• Written task: Everything from the line that contains "Document page, 1500x1125 pixels." through the final line of the records should be written out exactly, and nothing outside that span.

★ ★ ★ ★ ★

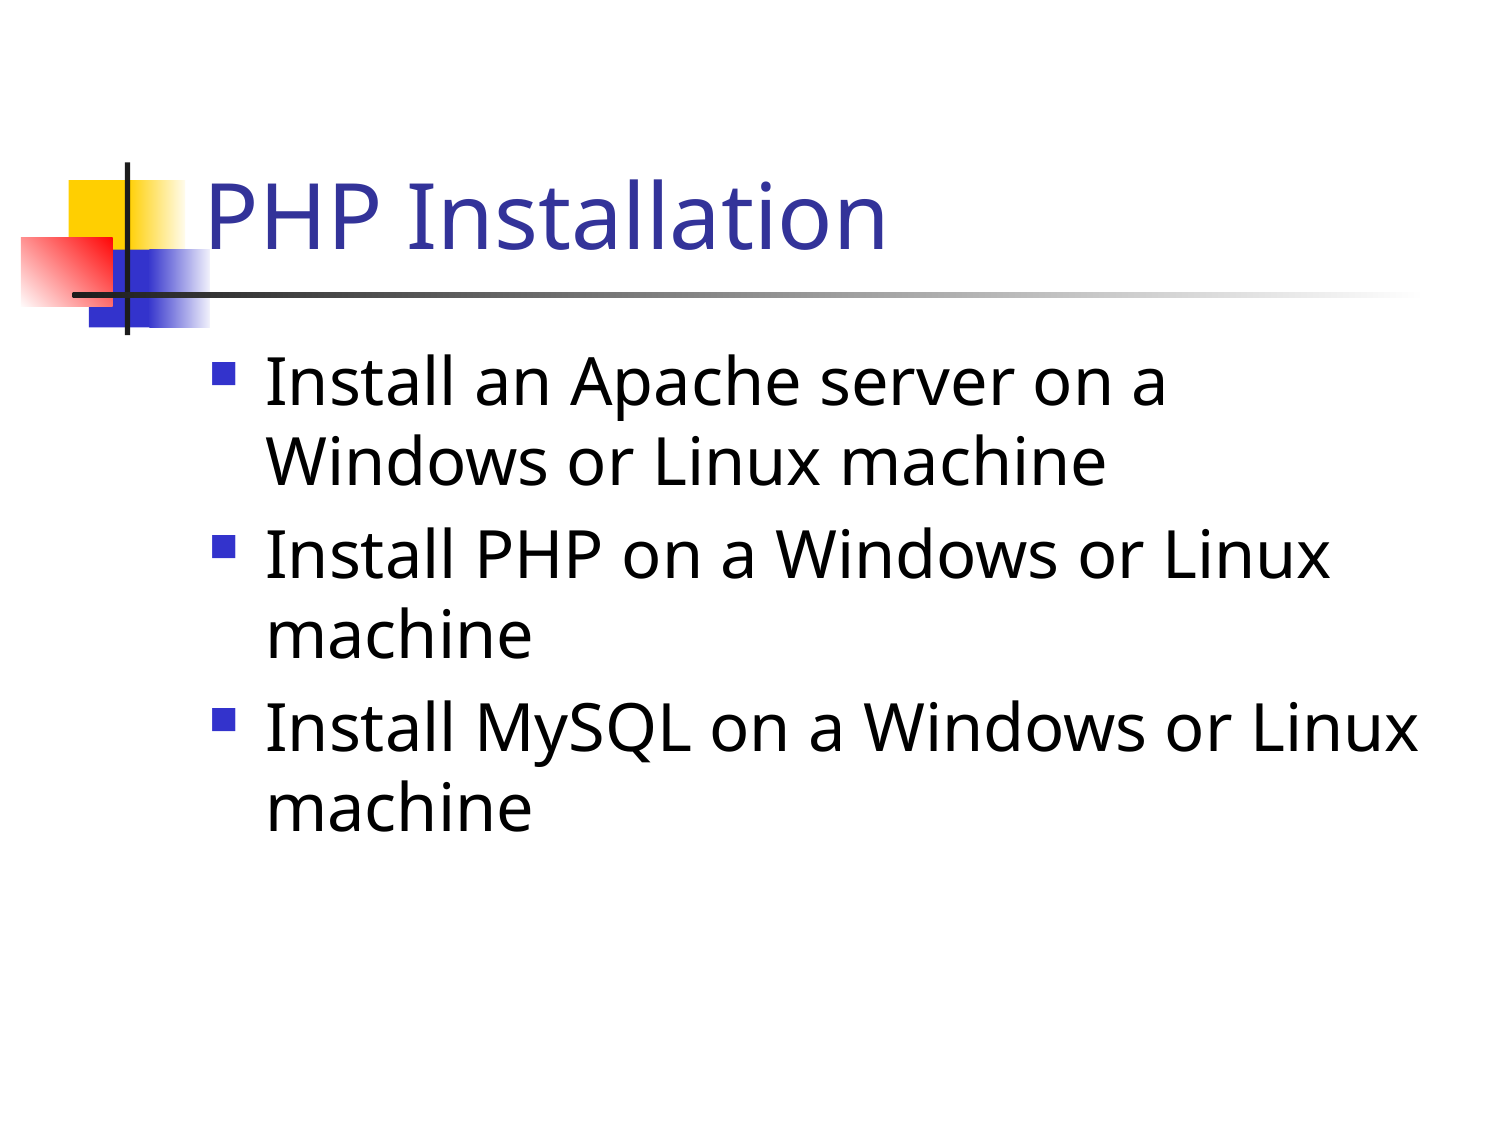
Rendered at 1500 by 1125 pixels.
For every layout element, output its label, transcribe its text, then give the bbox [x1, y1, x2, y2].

list Install an Apache server on a Windows or Linux machine Install PHP on a Windows or Linux machine Install MySQL on a Windows or Linux machine [193, 330, 1470, 1007]
title PHP Installation [188, 34, 1468, 276]
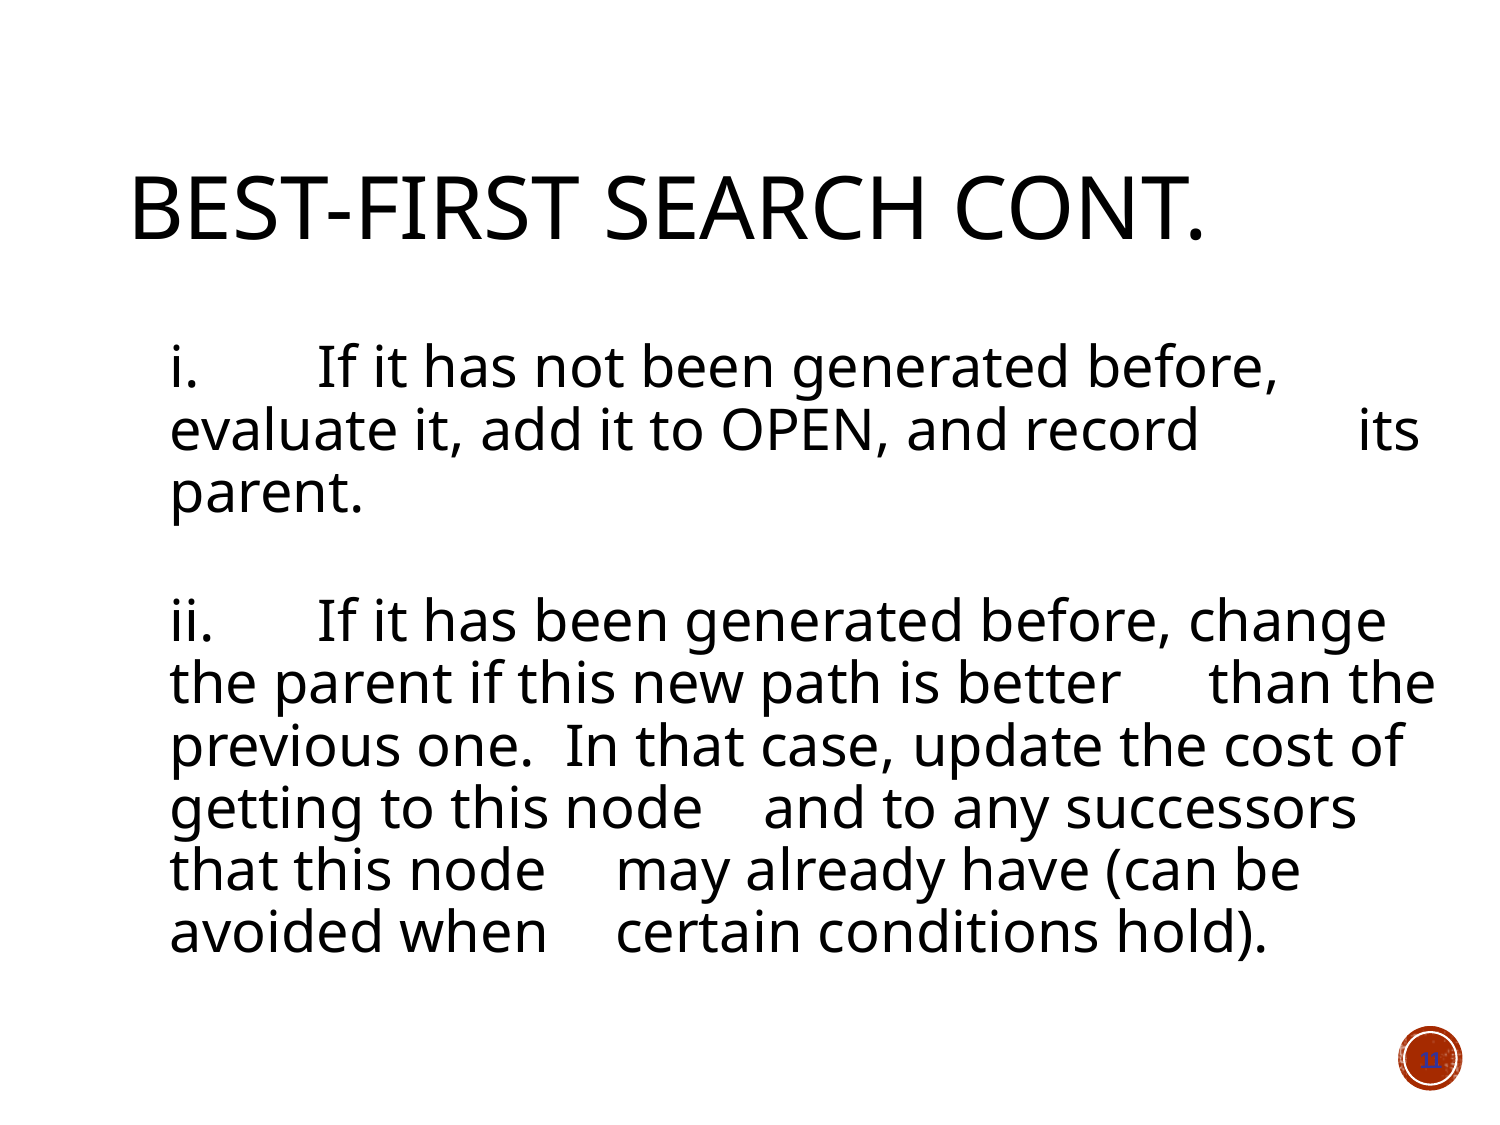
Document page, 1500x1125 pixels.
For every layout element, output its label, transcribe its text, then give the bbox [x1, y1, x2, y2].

list i. If it has not been generated before, evaluate it, add it to OPEN, and record its parent. ii. If it has been generated before, change the parent if this new path is better than the previous one. In that case, update the cost of getting to this node and to any successors that this node may already have (can be avoided when certain conditions hold). [125, 331, 1469, 1038]
title Best-first search cont. [112, 79, 1388, 344]
slide_number 11 [1391, 1028, 1471, 1089]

★ ★ ★ ★ ★

• Output for this task:
Document page, 1500x1125 pixels.
For every layout element, output its label, transcribe its text, then give the bbox [x1, y1, x2, y2].

list i. If it has not been generated before, evaluate it, add it to OPEN, and record its parent. ii. If it has been generated before, change the parent if this new path is better than the previous one. In that case, update the cost of getting to this node and to any successors that this node may already have (can be avoided when certain conditions hold). [125, 331, 1469, 1038]
title Best-first search cont. [112, 79, 1388, 344]
slide_number 11 [1391, 1028, 1471, 1089]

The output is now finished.